At a preliminary budget hearing in City Hall, Mr. Hood, who chairs
the DC 37 Parks Policy Committee, testified for his local, which represents 1,100
City Park Workers, and six other DC 37 locals.
Speaking for Locals 299,
375, 983, 1506, 1507 and 1508 which represent Gardeners, tree care crews,
uniformed officers, recreation staff and other workers he asked the council
to increase funding for maintenance operations and hiring full-time staff.
City Council members Guillermo Linares and Annette Robinson, who chaired
the hearing, said they would recommend DC 37s position to the full council.
The mayors proposed budget for 2002 continues to downsize the Parks
work force and scale back services at the citys more than 50,000 acres of
parkland beaches, playgrounds, gardens and conservation wetlands.

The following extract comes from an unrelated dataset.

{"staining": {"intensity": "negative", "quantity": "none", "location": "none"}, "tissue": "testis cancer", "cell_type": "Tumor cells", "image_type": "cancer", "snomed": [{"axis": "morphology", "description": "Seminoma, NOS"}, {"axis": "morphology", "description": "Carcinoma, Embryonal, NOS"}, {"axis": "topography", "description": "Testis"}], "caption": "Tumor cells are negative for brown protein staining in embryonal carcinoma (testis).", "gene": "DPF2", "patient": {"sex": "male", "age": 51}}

Budget allocations for the agency have decreased by more than 40 percent since
1986. The city devotes a paltry half-percent of its total budget to parks, leaving
them seriously underfunded and extremely short-staffed. Even the Mayors
Management Report admits that recreation spaces are dirtier citywide.
And while New York City proudly proclaims itself the capital of the world, other
major American cities carve out bigger slices of their budgets for park maintenance
than the Big Apple.
The Big Apple is dirty
While New York City spends $41 per resident to maintain its parks,
Chicago spends $114, Boston spends $96 and San Francisco, with one-tenth of New
Yorks population, spends $95 per resident to keep its parks clean and beautiful,
according to a report by The Parks Council, an advocacy group.
In the
last decade, the Parks and Recreation Dept. reduced its staff ranks by almost
60 percent, leaving just 2,011 full-time employees to do the work that a force
of 4,600 once handled.
The city is replacing union workers with seasonal
and per diem workers, mostly from the Work Experience Program, Mr. Hood said,
instead of implementing the Transitional Jobs Bill passed by the City Council
last year to hire full time workers.
Unless the assumptions promoted
in this latest budget proposal are reconsidered, Mr. Hood said, the
city will be guilty of turning its back on its parks and recreational facilities.
In a question-and-answer session afterwards, he stressed that the problem
can be resolved by reinstating civil service tests on a regular basis to replenish
the workforce and provide a career ladder for Parks workers.